La Maison forte lance sa « petite fabrique »

Le tiers-lieu très créatif de Monbalen lance une nouvelle saison de festivités autour du thème de la « low tech » de manière à proposer des solutions concrètes pour un monde meilleur.

De notre journaliste : Dimitri Laleuf

La Maison Forte expérimente des solutions d’avenir comme ici avec la conception d’un bâtiment bio climatique avec le calcul de l’ensoleillement, l’inclinaison des murs, masse...


"Faire mieux avec moins de ressources. » Tel est le principe du mode de pensée « low ». Cela veut dire moins acheter, moins gaspiller, réemployer, transformer... Comment mettre tout ça en pratique au quotidien ? C’est l’une des (nombreuses) questions qu’a creusées la Maison forte au cours de l’année écoulée. Ce tiers-lieu à nul autre pareil niché dans la campagne de Monbalen a accueilli des personnalités (chercheurs, artistes...) aux horizons très divers. Ensemble, elles ont « cherché, rencontré, fêté, expérimenté, raté, raté mieux encore » et veulent maintenant partager leurs solutions. Cela se matérialise avec le lancement de « la petite fabrique » qui n’a de petite que le nom tant les ambitions sont grandes et les thématiques variées. Construction, bricolage, jardinage, textile, alimentation... Sur tous ces sujets, il existe des alternatives. « On veut amener les gens à penser différemment et à accepter de vivre "petitement". Avant d’acheter sans réfléchir, il faut se demander si on ne peut pas produire », explique Bruno Caillet, le co-fondateur de la Maison forte soucieux de l’état du monde.
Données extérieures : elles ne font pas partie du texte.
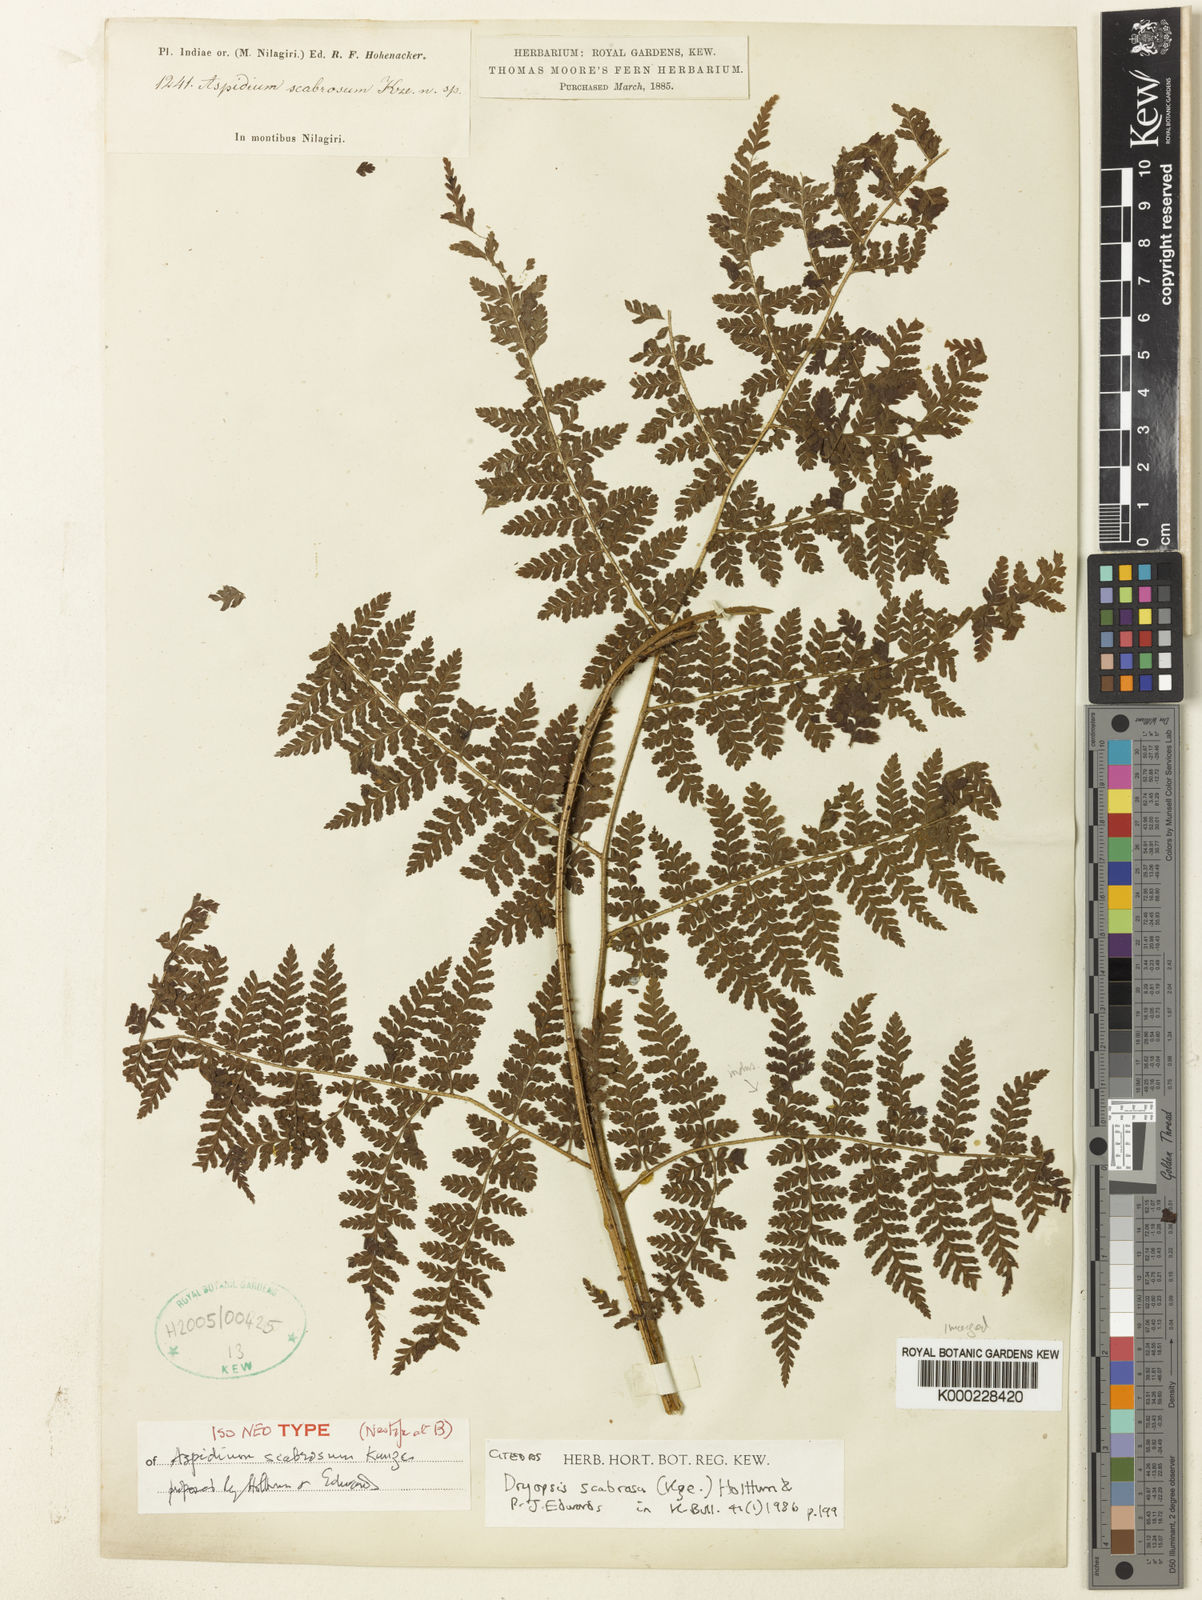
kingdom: Plantae
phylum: Tracheophyta
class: Polypodiopsida
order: Polypodiales
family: Dryopteridaceae
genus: Dryopteris
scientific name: Dryopteris scabrosa
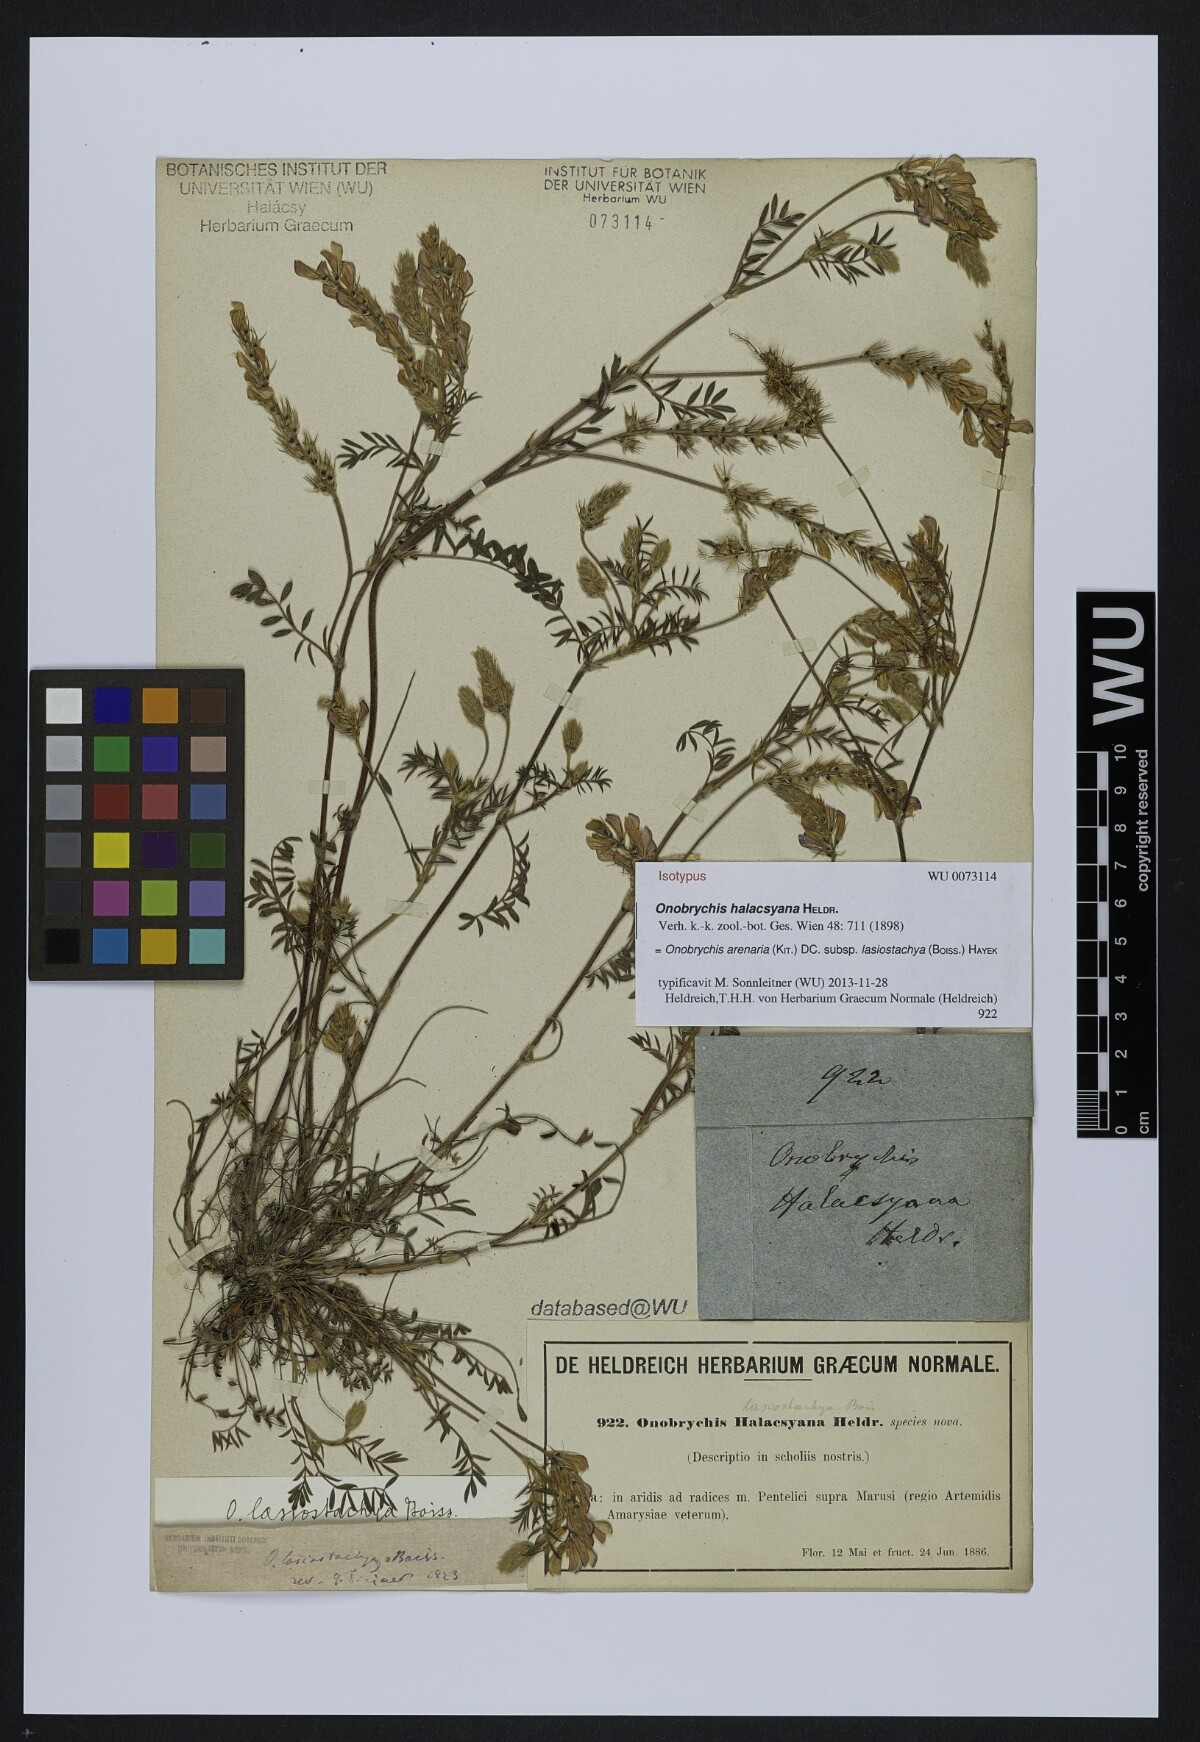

Si les nouveaux enjeux sociaux et environnementaux n’échappent à personne, le trajet vers une consommation « plus responsable » continue de générer des inquiétudes. « Il n’est pas question de se mettre à vivre comme des Amish », coupe Bruno. Au contraire, l’idée est d’aborder ces « transitions » avec le sourire, dans un état d’esprit festif. Toujours avec le même ton décalé qui a fait son succès depuis sa création en mars 2019, la Maison forte propose de nombreuses animations jusqu’à la fin de l’été.


Sacré programme

La cheffe-traiteur Claire Brachet dispensera des ateliers, des stages et des expériences pour redécouvrir le végétal du jardin et le mettre dans son assiette. Alain Ours et Sébastien Oneda, respectivement agriculteur et jardinier-paysagiste, initieront les curieux à l‘art du potager et de la permaculture. Dans un genre moins salissant, la créatrice Juliette Cazabat nous apprendra comment faire du neuf avec du vieux et réaliser ses propres vêtements « haute couture ». Cette saison 2021 verra aussi la construction d’une serre bioclimatique avec le charpentier Nicolas Roth et bien d’autres joyeusetés. « Face à la dystopie en cours, plus que jamais, nous revendiquons l’utopie concrète, avance Bruno Caillet. L’enjeu de la petite fabrique est de nous remettre en capacité d’agir, d’apprendre, de transmettre pour rappeler qu’il n’y a aucune fatalité au monde qui vient. »

Plus particulièrement sur le thème de l’alimentation, une initiative unique va par ailleurs voir le jour, avec un accompagnement de la Région. Un système mutualiste pour garantir la qualité aux consommateurs et de justes revenus aux producteurs. Il va s’articuler autour de plusieurs axes : un soutien pour les jeunes agriculteurs, la création d’un jardin partagé vecteur de lien social, une réflexion sur notre régime alimentaire en adoptant les principes low-food et la mise en place d’une coopérative d’achat de produits frais, secs et demi-secs. « Nous avons déjà une quinzaine de paysans partenaires et le nombre de mutualistes ne cesse de grimper», se réjouit Bruno.